許兄不知…我有一心上人,只因家母不慈,百般阻撓,時至今日我都沒能向她表明心意。

那就等你闖出一番天地,得到軍功,求一份聖旨。

是啊,我在沙場出生入死,奮勇殺敵,就是為了早日擊退敵人…希望她不要嫌棄我年歲太大…雖然京城人人都說她是小老姑娘,可在我心裏,她就是我心裏的那個小妹妹。

白夭夭轉頭看他,他們怎麽像是認識一般?

看到王檐來了,白太傅的臉色才略略緩和了些,“內甥不必這樣見外,多年未見,你也是闖下一番天地的人了…聖人雲:大器晚成,你為國殺敵耽誤青春,朝廷欠你個夫人呢。”

“聖上說,等將軍府建成,就賜婚晚輩與嘉晴郡主…”

吃過中飯王檐帶著淳於氏離開,二老要歇息,白夭夭和許宣對他們說了些寬心的話,服侍他們午睡,老人家看著他們夫妻和美,沒有再想早上的那些不快。夫妻兩個回房的路上,白夭夭同許宣說起一些陳年舊事,“當初表兄名落孫山,姨母沒了指望,想要與爹娘重歸於好,而當時我因病錯過婚齡,也錯過了五年一度的選秀,爹娘無奈之下想趁著機會把我嫁給表兄,姨母嫌我病弱年歲大拒絕了…”
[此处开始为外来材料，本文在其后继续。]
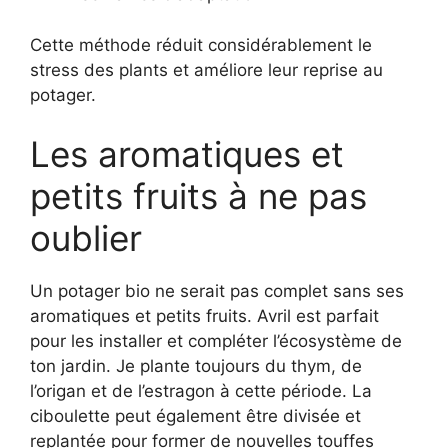
Cette méthode réduit considérablement le
stress des plants et améliore leur reprise au
potager.
Les aromatiques et
petits fruits à ne pas
oublier
Un potager bio ne serait pas complet sans ses
aromatiques et petits fruits. Avril est parfait
pour les installer et compléter l’écosystème de
ton jardin. Je plante toujours du thym, de
l’origan et de l’estragon à cette période. La
ciboulette peut également être divisée et
replantée pour former de nouvelles touffes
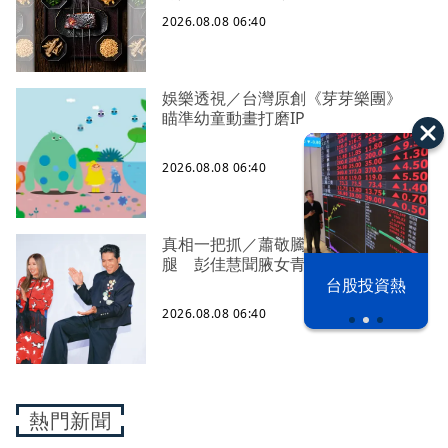
2026.08.08 06:40
娛樂透視／台灣原創《芽芽樂團》
瞄準幼童動畫打磨IP
2026.08.08 06:40
真相一把抓／蕭敬騰 A-Lin同框有一
腿 彭佳慧聞腋女青年
漢光42演習
台股投資熱
2026.08.08 06:40
熱門新聞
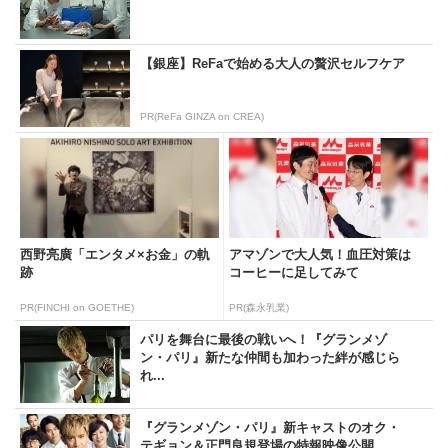
【銀座】ReFaで始める大人の贅沢セルフケア
PR(ReFa GINZA on CREA)
西野亮廣「エンタメ×お金」の軌
アマゾンで大人気！血圧対策は
跡
コーヒーに足してみて
PR(FINCHI on GOETHE)
PR(森永乳業)
パリを舞台に最後の戦いへ！『グランメゾ
ン・パリ』新たな仲間も加わった絆が感じら
れ...
『グランメゾン・パリ』新キャストのオク・
テギョン＆正門良規登場の特報映像公開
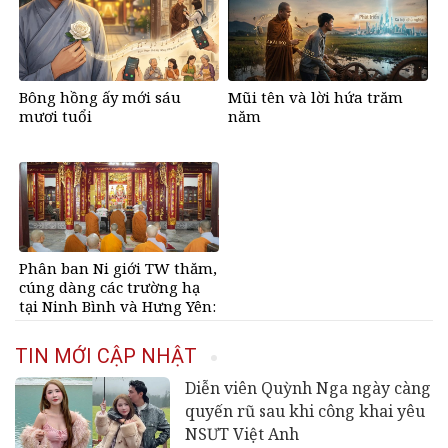
Bông hồng ấy mới sáu
Mũi tên và lời hứa trăm
mươi tuổi
năm
Phân ban Ni giới TW thăm,
cúng dàng các trường hạ
tại Ninh Bình và Hưng Yên:
Lan tỏa tinh thần hộ trì
Tam bảo
TIN MỚI CẬP NHẬT
Diễn viên Quỳnh Nga ngày càng
quyến rũ sau khi công khai yêu
NSƯT Việt Anh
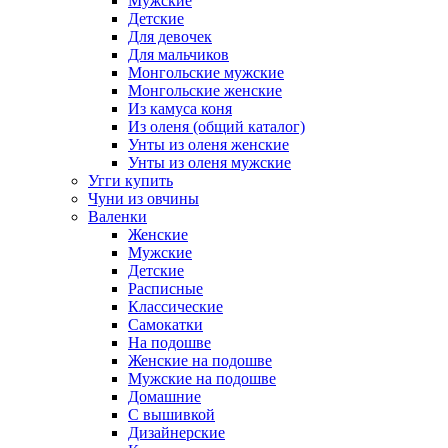
Мужские
Детские
Для девочек
Для мальчиков
Монгольские мужские
Монгольские женские
Из камуса коня
Из оленя (общий каталог)
Унты из оленя женские
Унты из оленя мужские
Угги купить
Чуни из овчины
Валенки
Женские
Мужские
Детские
Расписные
Классические
Самокатки
На подошве
Женские на подошве
Мужские на подошве
Домашние
С вышивкой
Дизайнерские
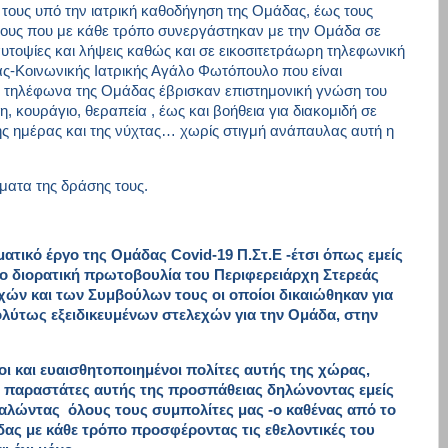
τους υπό την ιατρική καθοδήγηση της Ομάδας, έως τους
 τους που με κάθε τρόπο συνεργάστηκαν με την
O
μάδα σε
 αυτοψίες και λήψεις καθώς και σε εικοσιτετράωρη τηλεφωνική
ίας-Κοινωνικής Ιατρικής Αγάλο Φωτόπουλο που είναι
α τηλέφωνα της Ομάδας έβρισκαν επιστημονική γνώση του
, κουράγιο, θεραπεία , έως και βοήθεια για διακομιδή σε
ης ημέρας και της νύχτας… χωρίς στιγμή ανάπαυλας αυτή η
ματα της δράσης τους.
ματικό έργο της Ομάδας
Covid
-19 Π.Στ.Ε -έτσι όπως εμείς
μο διορατική πρωτοβουλία του Περιφερειάρχη Στερεάς
ών και των Συμβούλων τους οι οποίοι δικαιώθηκαν για
λύτως εξειδικευμένων στελεχών για την Ομάδα, στην
 και ευαισθητοποιημένοι πολίτες αυτής της χώρας,
ε παραστάτες αυτής της προσπάθειας δηλώνοντας εμείς
καλώντας όλους τους συμπολίτες μας -ο καθένας από το
άδας με κάθε τρόπο προσφέροντας τις εθελοντικές του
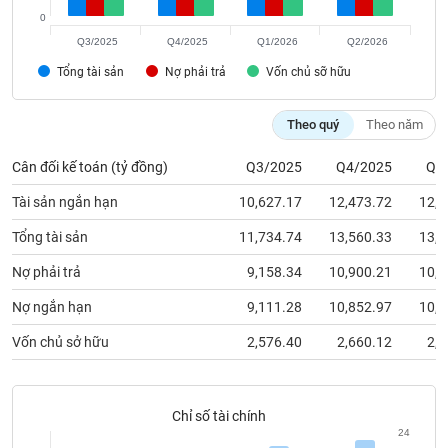
chính
0
Q3/2025
Q4/2025
Q1/2026
Q2/2026
Tổng tài sản
Nợ phải trả
Vốn chủ sỡ hữu
Công
cụ
Theo quý
Theo năm
đầu
tư
Cân đối kế toán (tỷ đồng)
Q3/2025
Q4/2025
Q1
Tài sản ngắn hạn
10,627.17
12,473.72
12,4
Tổng tài sản
11,734.74
13,560.33
13,5
Truyền
Nợ phải trả
9,158.34
10,900.21
10,8
thông
tài
Nợ ngắn hạn
9,111.28
10,852.97
10,7
chính
Vốn chủ sở hữu
2,576.40
2,660.12
2,7
Dữ
Chỉ số tài chính
liệu
24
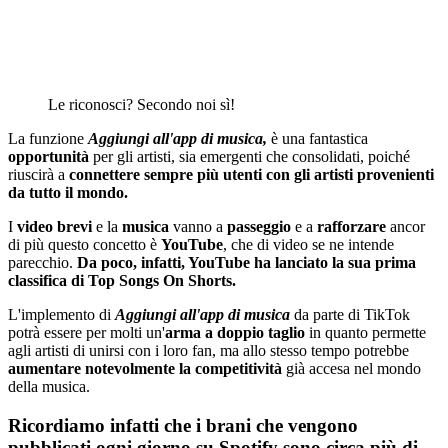
Le riconosci? Secondo noi sì!
La funzione
Aggiungi all'app di musica,
è una fantastica
opportunità
per gli artisti, sia emergenti che consolidati, poiché
riuscirà a
connettere sempre più utenti con gli artisti provenienti
da tutto il mondo.
I
video
brevi
e la
musica
vanno a
passeggio
e a
rafforzare
ancor
di più questo concetto è
YouTube
, che di video se ne intende
parecchio.
Da poco, infatti, YouTube ha lanciato la sua prima
classifica di Top Songs On Shorts.
L'implemento di
Aggiungi all'app di musica
da parte di TikTok
potrà essere per molti un'
arma a doppio taglio
in quanto permette
agli artisti di unirsi con i loro fan, ma allo stesso tempo potrebbe
aumentare notevolmente la competitività
già accesa nel mondo
della musica.
Ricordiamo infatti che i brani che vengono
pubblicati ogni giorno su Spotify sono circa più di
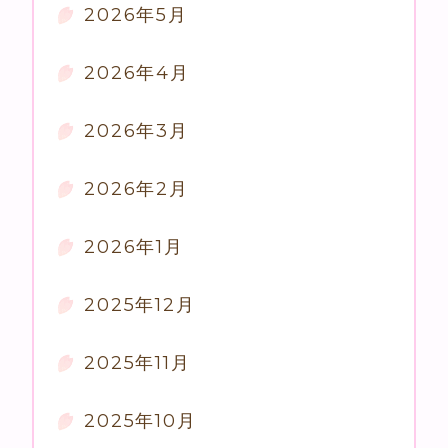
2026年5月
2026年4月
2026年3月
2026年2月
2026年1月
2025年12月
2025年11月
2025年10月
“我看你那表兄年紀不小了。”淳於氏胸無城池,今天把一家人得罪了個遍。不過許宣也感謝她,若非她攪黃婚事…娘子可就…

“是啊,姨母總是挑剔新婦人選,表兄年過四十還未成家…爹娘氣不過,使了些絆子讓表兄去投軍…表兄不通文墨,武藝我記得也一般…怎麽就封了大將軍呢…這福氣…”而今姨母得了好兒媳,兒子也這般有出息…難怪一向通達的爹娘會難過生氣。

回府後,阿竹趁著許宣不在,遞給白夭夭一封書信和短笛,說是王將軍給的。

信上無非是說些恭喜的吉祥話,白夭夭不知他為何要送自己這些,他們也好多年未見了。信封裏還夾著一枚金鑲玉的戒指,正拿在手中端詳,就被許宣拿走了,“我也有話要說給娘子聽,阿竹,你下去吧。”